The internalist view does not deny the existence of the external world, rather, when McGilvray refers to “constructing the things of the world” through language, it is the world of human consciousness to which he refers. In this theory, it is through Chomsky’s I-language, through syntax, that we construct our world. This is the essence of Chomsky’s constructivism.
So we see that if we are to construct a thinking machine (or for that matter, representations in our mind of a thinking machine) this broad syntax does significantly clarify how to go about designing a computer which can take discourse as input, remember and learn, etc. . .If we realize however the syntactic nature of the minds which create the machine, we can see that it is possible for a machine to think syntactically, or at least that Searle’s Chinese Room argument does not stand up, because cognition is not dependent on semantics. Thus, a thinking machine would be “a purely syntactic system” of symbols (a neural network) and algorithms for manipulating them.

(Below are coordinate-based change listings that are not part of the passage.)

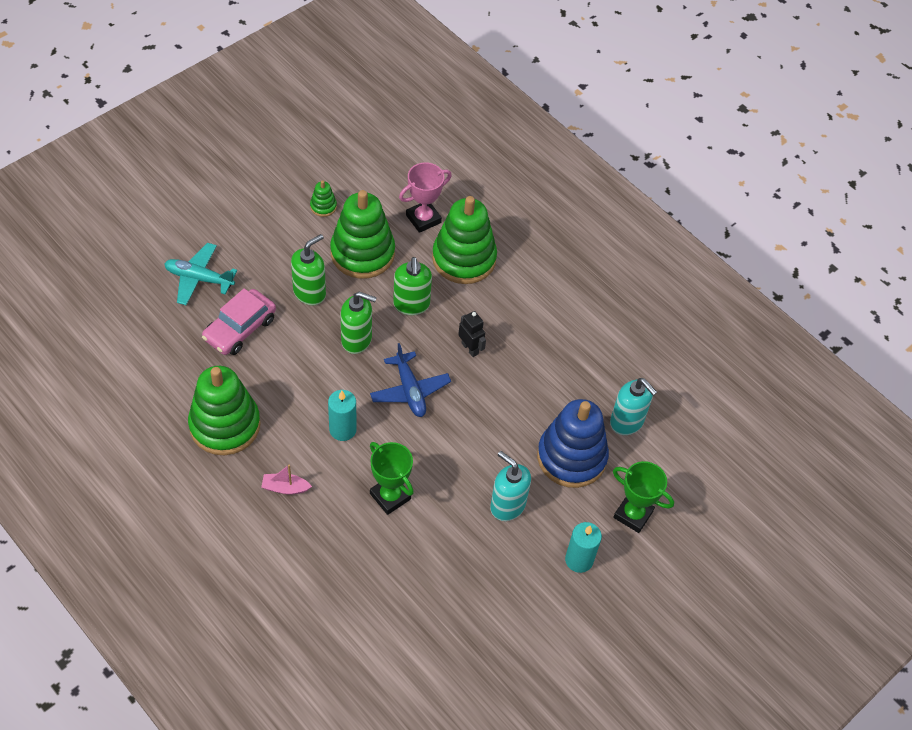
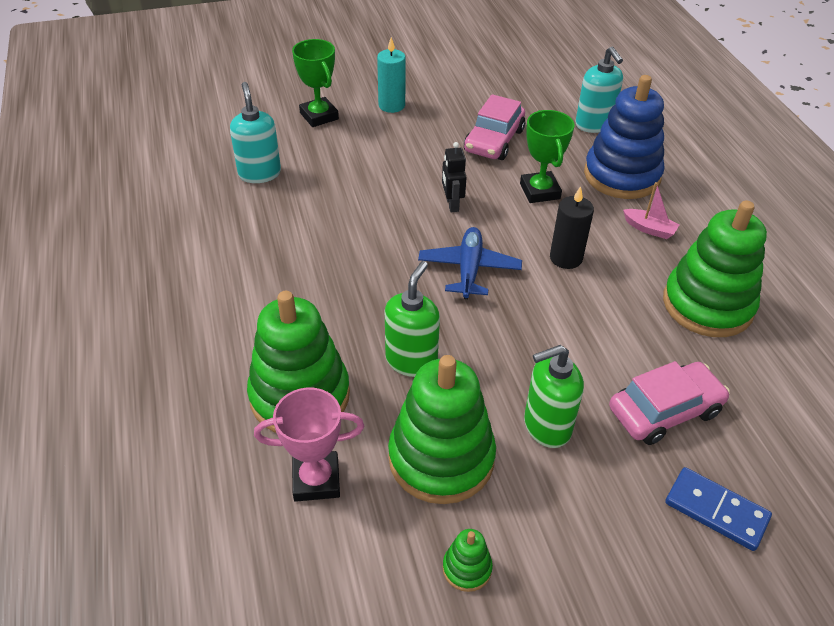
camera: 150 degrees left, 10 degrees down
turquoise plane [164,243,237,305] -> blue domino [665,467,772,551]
turquoise candle [328,390,357,441] -> black candle [550,186,594,269]
green soap dispenser [341,292,377,354] -> none
black robot [458,311,486,357] -> black robot moved to [442,142,467,212]
turquoise soap dispenser [490,451,531,521] -> turquoise soap dispenser moved to [575,46,623,133]
blue stacking toy [537,399,609,488] -> blue stacking toy moved to [584,75,664,199]
none -> pink car [464,94,525,160]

So we have seen that Chomsky (despite his own description of AI as “natural stupidity) has had profound influence upon linguistics, and thereby upon AI, as computational linguistics are central to past and future attempts to simulate the human mind.
Artificial Intelligence is based in the view that the only way to prove you know the mind’s causal properties is to build it. In its purest form, AI research seeks to create an automaton possessing human intellectual capabilities and eventually, consciousness. There is no current theory of human consciousness which is widely accepted, yet AI pioneers like Hans Moravec enthusiastically postulate that in the next century, machines will either surpass human intelligence, or human beings will become machines themselves (through a process of scanning the brain into a computer). Those such as Moravec, who see the eventual result as “the universe extending to a single thinking entity” as the post-biological human race expands to the stars, base their views in the idea that the key to human consciousness is contained entirely in the physical entity of the brain. While Moravec (who is head of Robotics at Carnegie Mellon University) often sounds like a New Age psychedelic guru professing the next stage of evolution, most AI (that which will concern this paper) is expressed by Roger Schank, in that “the question is not ‘can machines think?’ but rather, can people think well enough about how people think to be able to explain that process to machines?”